Ole Käuper

Personal information
- Date of birth: 9 January 1997 (age 29)
- Place of birth: Bremen, Germany
- Height: 1.87 m (6 ft 2 in)
- Position: Midfielder

Team information
- Current team: TSV Steinbach Haiger
- Number: 28

Youth career
- 0000–2005: ATSV Sebaldsbrück
- 2005–2015: Werder Bremen

Senior career*
- Years: Team / Apps / (Gls)
- 2015–2018: Werder Bremen II / 60 / (4)
- 2017–2021: Werder Bremen / 1 / (0)
- 2019: → Erzgebirge Aue (loan) / 4 / (0)
- 2019–2020: → Carl Zeiss Jena (loan) / 22 / (3)
- 2021: → Nitra (loan) / 7 / (0)
- 2021–2023: SV Meppen / 49 / (2)
- 2023–2024: VfB Oldenburg / 23 / (2)
- 2024–: TSV Steinbach Haiger / 53 / (15)

International career
- 2013: Germany U16 / 4 / (1)
- 2013–2014: Germany U17 / 8 / (3)
- 2014: Germany U20 / 1 / (0)

= Ole Käuper =

German footballer (born 1997)

Ole Käuper (born 9 January 1997) is a German professional footballer who plays as a midfielder for TSV Steinbach Haiger.

==Career==
Born in Bremen, Ole Käuper was with ATSV Sebaldsbrück before joining Werder Bremen on 1 July 2005.

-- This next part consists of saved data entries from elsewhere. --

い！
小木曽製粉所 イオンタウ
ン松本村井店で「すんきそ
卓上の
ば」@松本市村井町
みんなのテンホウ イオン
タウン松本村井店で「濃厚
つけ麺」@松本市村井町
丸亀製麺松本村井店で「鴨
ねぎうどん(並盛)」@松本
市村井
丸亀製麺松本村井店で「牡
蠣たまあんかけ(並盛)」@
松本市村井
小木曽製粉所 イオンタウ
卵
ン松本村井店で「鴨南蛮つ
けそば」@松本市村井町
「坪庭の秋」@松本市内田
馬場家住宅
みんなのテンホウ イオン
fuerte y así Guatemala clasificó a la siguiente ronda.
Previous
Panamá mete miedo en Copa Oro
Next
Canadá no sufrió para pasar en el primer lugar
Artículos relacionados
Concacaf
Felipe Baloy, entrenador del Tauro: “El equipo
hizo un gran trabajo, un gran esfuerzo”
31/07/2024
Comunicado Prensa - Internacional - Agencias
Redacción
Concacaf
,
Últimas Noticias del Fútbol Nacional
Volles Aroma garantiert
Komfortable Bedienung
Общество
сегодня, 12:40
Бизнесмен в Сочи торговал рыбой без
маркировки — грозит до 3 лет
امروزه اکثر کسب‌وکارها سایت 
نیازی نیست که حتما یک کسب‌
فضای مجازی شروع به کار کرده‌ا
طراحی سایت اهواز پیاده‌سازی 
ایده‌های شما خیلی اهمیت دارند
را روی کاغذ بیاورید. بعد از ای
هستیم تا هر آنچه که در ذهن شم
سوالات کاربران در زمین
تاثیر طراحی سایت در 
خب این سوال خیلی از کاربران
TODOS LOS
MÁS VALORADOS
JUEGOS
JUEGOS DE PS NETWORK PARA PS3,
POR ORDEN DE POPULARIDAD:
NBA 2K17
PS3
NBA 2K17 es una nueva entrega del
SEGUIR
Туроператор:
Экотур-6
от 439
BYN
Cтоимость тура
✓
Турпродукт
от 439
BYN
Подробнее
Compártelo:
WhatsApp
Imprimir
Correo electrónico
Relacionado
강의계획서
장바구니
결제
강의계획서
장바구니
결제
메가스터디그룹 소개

On 24 October 2015, Käuper made his debut for Werder Bremen II in a 4–0 win over Erzgebirge Aue.

In September 2017, he was handed his first professional contract by Werder Bremen. He was first called up to the first-team squad for the club's Bundesliga match away to Bayer Leverkusen on 13 December and made his debut, playing the first 73 minutes.

On 6 January 2019, Käuper joined 2. Bundesliga club Erzgebirge Aue on a 1.5-year loan until the end of 2019–20 season. In April he was suspended for "disciplinary reasons". On 17 June 2019, the loan was cut short.

One day after being released from his Aue contract, Käuper agreed to a season-long loan move to 3. Liga side Carl Zeiss Jena.

He joined Slovak First Football League club FC Nitra on loan until the end of the season in January 2021.

In June 2021, Käuper agreed the termination of his contract with Werder Bremen and joined SV Meppen of the 3. Liga. He signed a two-year contract with Meppen.

On 27 June 2023, VfB Oldenburg announced that they had signed Käuper.